From a hotel room, they were in touch with their wives. Mariano told Cuevas that they had tried to cross the border several times but had been caught by authorities and forced to return.
The last day Cuevas heard from Mariano, he told her that they were going to give it one last shot. She later heard that he had made it and was waiting to be picked up in a trailer.
When she saw the news of the tragedy on television, she immediately began to worry.
“The first thing I thought was that they were going to go,” she said.
In Tuxtepec, word of the two brothers spread after Abad, the journalist, wrote about their story.
“There’s a sadness in the community, in all of Usila,” said Saulo Mendoza Hernández, a carpenter from San Felipe Usila who knew the brothers’ father. “Many of us leave and no one expects this for their family.”
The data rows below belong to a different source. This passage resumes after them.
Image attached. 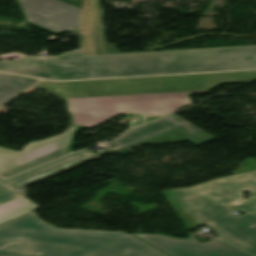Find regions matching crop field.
<instances>
[{"instance_id":"8a807250","label":"crop field","mask_w":256,"mask_h":256,"mask_svg":"<svg viewBox=\"0 0 256 256\" xmlns=\"http://www.w3.org/2000/svg\"><path fill=\"white\" fill-rule=\"evenodd\" d=\"M256 71L108 79L56 83L43 80L36 89L59 92L74 125L96 126L114 115L158 111L160 116L191 105L186 94L206 93L222 83L250 82ZM23 93V94H25Z\"/></svg>"},{"instance_id":"ac0d7876","label":"crop field","mask_w":256,"mask_h":256,"mask_svg":"<svg viewBox=\"0 0 256 256\" xmlns=\"http://www.w3.org/2000/svg\"><path fill=\"white\" fill-rule=\"evenodd\" d=\"M250 69H256V46L87 56L81 34L79 50L0 62V71L50 80Z\"/></svg>"},{"instance_id":"34b2d1b8","label":"crop field","mask_w":256,"mask_h":256,"mask_svg":"<svg viewBox=\"0 0 256 256\" xmlns=\"http://www.w3.org/2000/svg\"><path fill=\"white\" fill-rule=\"evenodd\" d=\"M246 188H250L251 194L243 200ZM162 193L183 219L188 231L205 224L218 236L256 256V171ZM232 201L242 204L233 206ZM238 210L246 214L233 215Z\"/></svg>"},{"instance_id":"412701ff","label":"crop field","mask_w":256,"mask_h":256,"mask_svg":"<svg viewBox=\"0 0 256 256\" xmlns=\"http://www.w3.org/2000/svg\"><path fill=\"white\" fill-rule=\"evenodd\" d=\"M0 256L168 255L126 233L59 229L32 212L0 225Z\"/></svg>"},{"instance_id":"f4fd0767","label":"crop field","mask_w":256,"mask_h":256,"mask_svg":"<svg viewBox=\"0 0 256 256\" xmlns=\"http://www.w3.org/2000/svg\"><path fill=\"white\" fill-rule=\"evenodd\" d=\"M214 139L216 138L172 114L113 139L110 143L116 145L114 149L97 154L85 149L57 161L31 169L0 182V224L38 208L35 203L25 198L28 189L24 186L73 168L90 159L114 150L120 154L143 144H163L188 140L200 146ZM18 188L25 192L22 194L16 192L15 190Z\"/></svg>"},{"instance_id":"dd49c442","label":"crop field","mask_w":256,"mask_h":256,"mask_svg":"<svg viewBox=\"0 0 256 256\" xmlns=\"http://www.w3.org/2000/svg\"><path fill=\"white\" fill-rule=\"evenodd\" d=\"M26 21L54 34L80 32L84 0H18Z\"/></svg>"},{"instance_id":"e52e79f7","label":"crop field","mask_w":256,"mask_h":256,"mask_svg":"<svg viewBox=\"0 0 256 256\" xmlns=\"http://www.w3.org/2000/svg\"><path fill=\"white\" fill-rule=\"evenodd\" d=\"M76 126L61 135L30 143L17 152L0 147V176L8 177L65 154Z\"/></svg>"},{"instance_id":"d8731c3e","label":"crop field","mask_w":256,"mask_h":256,"mask_svg":"<svg viewBox=\"0 0 256 256\" xmlns=\"http://www.w3.org/2000/svg\"><path fill=\"white\" fill-rule=\"evenodd\" d=\"M135 236L170 256H251L222 239L199 244L161 236Z\"/></svg>"},{"instance_id":"5a996713","label":"crop field","mask_w":256,"mask_h":256,"mask_svg":"<svg viewBox=\"0 0 256 256\" xmlns=\"http://www.w3.org/2000/svg\"><path fill=\"white\" fill-rule=\"evenodd\" d=\"M101 18L99 0H87L83 32L88 55L116 53L115 45L105 42Z\"/></svg>"},{"instance_id":"3316defc","label":"crop field","mask_w":256,"mask_h":256,"mask_svg":"<svg viewBox=\"0 0 256 256\" xmlns=\"http://www.w3.org/2000/svg\"><path fill=\"white\" fill-rule=\"evenodd\" d=\"M36 81L38 80L0 73V107Z\"/></svg>"},{"instance_id":"28ad6ade","label":"crop field","mask_w":256,"mask_h":256,"mask_svg":"<svg viewBox=\"0 0 256 256\" xmlns=\"http://www.w3.org/2000/svg\"><path fill=\"white\" fill-rule=\"evenodd\" d=\"M154 116H159V115H154ZM135 117H136V121L129 124L130 128L146 123L147 122L146 117H152V116H147L146 113H142V114H135Z\"/></svg>"},{"instance_id":"d1516ede","label":"crop field","mask_w":256,"mask_h":256,"mask_svg":"<svg viewBox=\"0 0 256 256\" xmlns=\"http://www.w3.org/2000/svg\"><path fill=\"white\" fill-rule=\"evenodd\" d=\"M80 128H81V127H77V128H76V130H75V132H74V134H73L72 140H71V142H70V145H69V147H68V150H67V153H66V154L71 153V152L73 151L74 145H75V143H76V141L74 140V138H75V136H76V134H77V132H78V130H79Z\"/></svg>"},{"instance_id":"22f410ed","label":"crop field","mask_w":256,"mask_h":256,"mask_svg":"<svg viewBox=\"0 0 256 256\" xmlns=\"http://www.w3.org/2000/svg\"><path fill=\"white\" fill-rule=\"evenodd\" d=\"M148 115L158 114L157 112L147 113Z\"/></svg>"},{"instance_id":"cbeb9de0","label":"crop field","mask_w":256,"mask_h":256,"mask_svg":"<svg viewBox=\"0 0 256 256\" xmlns=\"http://www.w3.org/2000/svg\"><path fill=\"white\" fill-rule=\"evenodd\" d=\"M3 179V178H0V180Z\"/></svg>"}]
</instances>
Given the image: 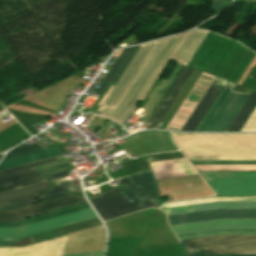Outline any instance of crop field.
<instances>
[{
	"instance_id": "obj_23",
	"label": "crop field",
	"mask_w": 256,
	"mask_h": 256,
	"mask_svg": "<svg viewBox=\"0 0 256 256\" xmlns=\"http://www.w3.org/2000/svg\"><path fill=\"white\" fill-rule=\"evenodd\" d=\"M36 169L42 176H44V175L68 170V167L65 164L64 160H62V161L54 162V163L47 164L44 166L36 167Z\"/></svg>"
},
{
	"instance_id": "obj_25",
	"label": "crop field",
	"mask_w": 256,
	"mask_h": 256,
	"mask_svg": "<svg viewBox=\"0 0 256 256\" xmlns=\"http://www.w3.org/2000/svg\"><path fill=\"white\" fill-rule=\"evenodd\" d=\"M192 72H193V69L189 68V70L187 71V73L185 74V76L183 77V79L181 80L179 85L177 86L176 92L174 93V95L172 96V98L170 99V101L168 102V104L166 105V107L164 108V110L162 111V113L160 114V116L158 117V119L156 120L154 125L152 126V128H154V126L156 125L157 122H160V120L162 119V117L164 116V114L166 113V111L168 110V108L170 107V105L172 104V102L174 101L177 94L179 93V91L181 90V88L183 87V85L185 84V82L187 81V79L189 78V76L191 75Z\"/></svg>"
},
{
	"instance_id": "obj_16",
	"label": "crop field",
	"mask_w": 256,
	"mask_h": 256,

It was a shock to Mario Torres Morales, Begai’s brother-in-law, who had intended to accompany the brothers. He stayed behind because the person who was supposed to buy his motorcycle so he could fund the trip never showed up.
Torres, who sells coconuts, said he had been tormented by the idea of leaving his 15- and 6-year-old children but had thought that “between the three, we’ll take care of each other.”
In Mariano’s home on Friday afternoon, Cuevas sat on a bench in a bare living room and cried as she described a surprise birthday party she had recently thrown for her husband. His guitar hangs on a wall in their bedroom.
Her children don’t know that their father is dead. When Cuevas’ daughter sees her crying, she assures her mom that her father will be back soon.
“She’s going to be by herself,” said Maria Soledad Miron Morales, Cuevas’ niece, who has tried to gently remind Cuevas that she needs to prepare for funeral costs. “As a mother, in Mexico, that situation is very difficult.… We don’t know what will happen.”
Both wives have turned to their faith for help. Church congregants have been joining them for prayer at their homes.
In Begai’s home Friday evening, a fatigued Maria Antonia Torres Morales quietly welcomed congregants and relatives making their way through her backyard — past a crate with live pigs — and into her living room.
About a dozen people stood in a circle, bowing their heads while a minister read psalms. The minister said that when Begai left, it felt as though his own arms had been cut off.
“It hurts us to pass through circumstances like this,” he said. “But if he [Jesus] overcame, we’ll also overcome this.”
As the room echoed with “amens,” Torres’ daughter hugged her mother from behind and stroked her hair.
Torres just stared straight ahead.
Special correspondent Cecilia Sánchez in Mexico City contributed to this report.